MIP – “Ad occhi spenti” di Serena Vestene

Ad occhi spenti nella Nota di lettura di Miriam Bruni

Serena Vestene

Pubblicato il 17/07/2022


Ad occhi spenti, Ed.Photocity 2013 - Nota di lettura

L’anima fa rumore: questa la prima e più corposa sezione del libro.

A dire che i testi iniziali nascono appunto da un farsi sentire dell’anima, un “sussurro potente”(p.47) che forse chiedeva di tramutarsi in parole, “un fiume di ricordi” a viaggiare in petto (p.9) e i segni di un “io ingombrante” (p.4),  l’esperienza dei sensi come un “vagito più intimo di un pianto” , da ascoltare (p.40) e la consapevolezza di quanto l’indole di ciascuno abbia “matrici profonde”(p.16).

Qui Serena tende forse ad eccedere nelle parole e frasi lunghe, in discorsi non sempre facili da seguire; ma è anche vero che poi il senso lo si ritrova all’improvviso, come dinanzi a un Chiaro-di-bosco, direbbe Zambrano, una filosofa spagnola che conosco piuttosto bene e che si è dedicata prevalentemente alla scrittura e ad una nuova definizione di Ragione poetica, a una nuova definizione di arte di vivere, inclusiva dei sensi e dei sensi dell’anima.

Più di tutto mi pare che in questa sua prima pubblicazione, ella affermi la sua brama di vita vera, nuda, luminescente e ariosa! (vedi p.29 e 30). L’autrice esprime il desiderio di emulare il perfetto fluire della Natura – che non ha riserve, né avarie umane – ma impara ben presto che per uomini e donne è diverso: è una continua conquista, un orizzonte sempre da inseguire, senza mai raggiungerlo perfettamente.

E in questa ricerca di un qui ed ora che possa rivestirsi di eterno, o perlomeno di “essenza”, la Vestene decide di mettersi concretamente in cammino, e calpestare suoli lontani, contemplare cieli australiani…

Si apre quindi la seconda sezione di Ad occhi spenti, quella in cui troviamo le poesie dedicate ai viaggi, e di cui segnalo anzitutto la bella suggestione di p. 55, in cui l’io narrante parla alla propria anima e le confessa che a volte non la vede, non però perché essa si dilegua, quanto piuttosto perché è l’ io ad allontanarsi, viaggiare altrove, in quelle “contorsioni della mente” da cui sarebbe meglio distaccarsi, con l’aiuto della Luna. (p.56)

“Fervidi e vivi”(p.55), gli occhi dell’anima non si lasciano ingannare, ottenebrare facilmente.

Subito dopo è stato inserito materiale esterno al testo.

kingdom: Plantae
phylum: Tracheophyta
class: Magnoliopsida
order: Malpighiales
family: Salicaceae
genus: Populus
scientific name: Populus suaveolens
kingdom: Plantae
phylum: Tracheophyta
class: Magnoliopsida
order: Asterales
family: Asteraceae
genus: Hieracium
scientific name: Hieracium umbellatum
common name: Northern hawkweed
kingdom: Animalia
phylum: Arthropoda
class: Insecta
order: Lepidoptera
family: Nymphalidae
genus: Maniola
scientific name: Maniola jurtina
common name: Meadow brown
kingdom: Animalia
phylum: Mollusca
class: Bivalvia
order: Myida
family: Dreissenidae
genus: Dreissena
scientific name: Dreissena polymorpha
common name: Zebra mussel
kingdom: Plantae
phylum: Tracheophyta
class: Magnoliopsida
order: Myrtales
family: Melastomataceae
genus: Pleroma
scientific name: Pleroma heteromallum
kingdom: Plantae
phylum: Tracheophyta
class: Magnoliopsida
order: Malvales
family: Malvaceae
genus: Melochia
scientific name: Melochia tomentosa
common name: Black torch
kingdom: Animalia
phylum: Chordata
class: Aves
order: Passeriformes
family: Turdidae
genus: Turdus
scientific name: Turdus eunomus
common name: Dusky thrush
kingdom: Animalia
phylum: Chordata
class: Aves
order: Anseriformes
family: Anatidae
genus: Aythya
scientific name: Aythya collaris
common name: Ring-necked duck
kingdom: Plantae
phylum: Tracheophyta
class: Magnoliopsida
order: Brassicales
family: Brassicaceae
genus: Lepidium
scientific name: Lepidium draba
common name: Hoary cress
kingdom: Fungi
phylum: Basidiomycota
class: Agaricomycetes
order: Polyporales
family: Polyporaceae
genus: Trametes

La fuliggine, il nero da togliere è sulle dita, e allora pazientemente ci si porrà a lavarle, e poi ridipingerle di verde, di giallo, di azzurro, di rosso, di oro! (p.26).

La Vestene ha una particolare predilezione per i riverberi dei colori, ne indica i significati simbolici, li usa per qualificare molte delle descrizioni poetiche dei suoi itinerari e sguardi sulle diversità del Creato (p.52).

Dopo essersi specchiata “nel solco che lascia la risacca” o “in una sedia a sdraio abbandonata”- vedremm l’autrice giungere ad una inedita pienezza, ad un

coeso sottofondo d’atomi e lacrime.
E nella catarsi di colori
e in un guado di altezze,

sentii il disciogliermi fiume
con tutta l’acqua,
il districarmi roccia
con tutto il peso,
il frammentarmi in polvere
con tutti i deserti,

scriverà a pagina 67.

Questo approdo consiste non in un luogo ma in un farsi, in un farsi poesia, come ben delineato in un testo ancora nella prima sezione (p.45) . D’ora innanzi la Vestene guarderà e agirà nel mondo con quella consapevolezza che fu anche di Antonia Pozzi: “Accetto d’esser poeta”.